These genes were associated with pathways related to neurodegeneration and pain, suggesting permanent damage to the dorsal root ganglia (spinal nerves that carry sensory messages from various receptors) may underlie symptoms of post-Covid conditions known as Also called long covid.
The findings, which appear online in the journal Science Signalling, may contribute to the understanding of the pathophysiology and help validate novel therapies for the prevention and treatment of Covid.

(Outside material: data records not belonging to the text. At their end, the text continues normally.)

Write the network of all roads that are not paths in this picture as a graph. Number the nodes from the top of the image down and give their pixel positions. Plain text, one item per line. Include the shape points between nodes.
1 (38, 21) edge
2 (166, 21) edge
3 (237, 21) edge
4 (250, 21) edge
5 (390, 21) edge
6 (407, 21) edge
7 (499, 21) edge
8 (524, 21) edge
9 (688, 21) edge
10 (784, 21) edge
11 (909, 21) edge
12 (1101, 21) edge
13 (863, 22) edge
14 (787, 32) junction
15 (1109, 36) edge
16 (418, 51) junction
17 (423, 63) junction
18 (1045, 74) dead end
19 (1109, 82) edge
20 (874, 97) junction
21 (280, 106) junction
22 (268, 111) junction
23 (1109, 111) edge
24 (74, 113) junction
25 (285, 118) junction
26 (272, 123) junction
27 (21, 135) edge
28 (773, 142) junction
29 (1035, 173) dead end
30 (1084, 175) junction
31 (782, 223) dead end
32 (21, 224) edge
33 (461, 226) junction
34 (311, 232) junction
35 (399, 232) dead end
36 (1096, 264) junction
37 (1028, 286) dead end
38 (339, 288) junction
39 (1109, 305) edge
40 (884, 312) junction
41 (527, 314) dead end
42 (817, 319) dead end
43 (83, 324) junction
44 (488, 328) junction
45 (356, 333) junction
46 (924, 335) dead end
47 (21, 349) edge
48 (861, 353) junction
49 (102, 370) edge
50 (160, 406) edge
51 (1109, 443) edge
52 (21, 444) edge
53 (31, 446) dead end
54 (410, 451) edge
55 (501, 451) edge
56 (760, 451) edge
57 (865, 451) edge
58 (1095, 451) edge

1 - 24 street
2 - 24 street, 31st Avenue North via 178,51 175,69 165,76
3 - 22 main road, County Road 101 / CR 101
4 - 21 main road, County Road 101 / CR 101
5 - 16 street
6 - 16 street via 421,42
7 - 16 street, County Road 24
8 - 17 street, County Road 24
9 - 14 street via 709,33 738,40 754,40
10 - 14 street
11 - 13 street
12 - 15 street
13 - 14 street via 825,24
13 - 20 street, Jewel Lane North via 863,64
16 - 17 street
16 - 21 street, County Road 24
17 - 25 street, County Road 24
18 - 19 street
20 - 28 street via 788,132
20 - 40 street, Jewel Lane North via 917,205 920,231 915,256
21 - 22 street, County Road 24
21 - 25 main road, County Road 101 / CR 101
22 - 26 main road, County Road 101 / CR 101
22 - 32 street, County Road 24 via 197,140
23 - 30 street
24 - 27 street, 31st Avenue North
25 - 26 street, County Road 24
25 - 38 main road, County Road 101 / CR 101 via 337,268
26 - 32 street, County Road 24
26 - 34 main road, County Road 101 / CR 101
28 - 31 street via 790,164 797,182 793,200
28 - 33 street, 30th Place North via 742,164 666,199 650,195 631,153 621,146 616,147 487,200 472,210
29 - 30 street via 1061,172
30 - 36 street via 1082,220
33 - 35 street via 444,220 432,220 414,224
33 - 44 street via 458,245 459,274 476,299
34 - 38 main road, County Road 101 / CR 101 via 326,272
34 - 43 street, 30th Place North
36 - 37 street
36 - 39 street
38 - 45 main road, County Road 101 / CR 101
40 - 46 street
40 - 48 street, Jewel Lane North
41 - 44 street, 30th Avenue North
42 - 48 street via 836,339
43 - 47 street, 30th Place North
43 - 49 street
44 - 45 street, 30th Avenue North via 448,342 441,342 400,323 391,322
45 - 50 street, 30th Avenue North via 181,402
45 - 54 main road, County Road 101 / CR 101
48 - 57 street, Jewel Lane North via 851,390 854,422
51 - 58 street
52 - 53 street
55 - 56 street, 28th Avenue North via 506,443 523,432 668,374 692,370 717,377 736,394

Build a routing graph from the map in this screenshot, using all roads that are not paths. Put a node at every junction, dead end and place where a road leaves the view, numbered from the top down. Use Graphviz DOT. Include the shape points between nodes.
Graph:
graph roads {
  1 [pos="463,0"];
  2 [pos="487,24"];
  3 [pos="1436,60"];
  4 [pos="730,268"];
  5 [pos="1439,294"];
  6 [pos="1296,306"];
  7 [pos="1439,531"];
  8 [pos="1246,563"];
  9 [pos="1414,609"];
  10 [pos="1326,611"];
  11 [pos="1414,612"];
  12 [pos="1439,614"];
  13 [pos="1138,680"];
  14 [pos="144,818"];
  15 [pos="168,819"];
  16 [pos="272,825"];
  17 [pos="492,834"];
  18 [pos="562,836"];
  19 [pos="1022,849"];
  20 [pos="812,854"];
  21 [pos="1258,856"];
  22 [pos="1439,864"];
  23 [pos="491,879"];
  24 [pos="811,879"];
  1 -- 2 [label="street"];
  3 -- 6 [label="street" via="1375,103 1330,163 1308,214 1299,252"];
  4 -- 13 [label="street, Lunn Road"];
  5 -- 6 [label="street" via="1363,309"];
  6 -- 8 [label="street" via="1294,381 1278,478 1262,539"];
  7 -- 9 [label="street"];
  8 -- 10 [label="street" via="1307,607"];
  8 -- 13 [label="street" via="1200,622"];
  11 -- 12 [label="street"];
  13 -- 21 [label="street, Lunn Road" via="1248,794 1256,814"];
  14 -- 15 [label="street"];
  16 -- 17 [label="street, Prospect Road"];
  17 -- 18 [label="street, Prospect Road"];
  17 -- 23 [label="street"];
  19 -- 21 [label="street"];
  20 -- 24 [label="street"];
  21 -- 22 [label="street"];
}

Venetia Zachariau, chair of pharmacology, physiology and biophysics at Boston University, said, “Several studies have found that a high proportion of long-term COVID patients experience abnormal perception of touch, pressure, temperature, pain or tingling throughout the body.” suffers.”
“Our work shows that SARS-CoV-2 can cause chronic pain in a unique way, emphasizing the need for therapeutics that target molecular pathways specific to this virus,” Zachariau said.
COVID-19, the disease resulting from SARS-CoV-2 infection, is associated with highly variable clinical outcomes ranging from asymptomatic illness to death.
For people with mild infection, Covid-19 can cause symptoms of respiratory infection (cough, congestion, fever) and sensory phenotypes such as headache and loss of sense of smell. In more severe cases, SARS-CoV-2 infection can affect nearly every organ and result from vascular occlusion, heart damage, and stroke from acute kidney failure.
A significant number of actively infected patients with both mild and severe infections experience sensory-related symptoms, such as headache, visceral pain, Guillain-Barre syndrome, nerve pain, and inflammation. These symptoms subside in most patients after the infection clears up, but may persist in other patients.
Using an experimental model infected with SARS-CoV-2, the researchers studied the effects of infection on sensitivity to touch, both during active infection and after infection had recovered. They then compared the effects of SARS-CoV-2 to those triggered by infection with the influenza A virus.
In experimental models, they observed a slow but progressive increase in sensory sensitivity over time – one that was quite different from the viral control, influenza A virus, which caused a quick hypersensitivity during active infection, but returned to normal by the time the infection was over. .
According to the researchers, this model can be used to obtain information about the genes and pathways affected by SARS-CoV-2, providing the scientific community with new information on gene expression changes in sensory ganglia several weeks after infection. provides.
“We hope this study will provide new avenues to address somatosensory symptoms of long-lasting COVID and ME/CFS (myalgic encephalomyelitis/chronic fatigue syndrome), which are just beginning to be addressed by mainstream medicine.” While we have just begun to use this information. While validating a promising target in this study, we believe that our now publicly available data may provide insight into many new therapeutic strategies,” Zacharias said.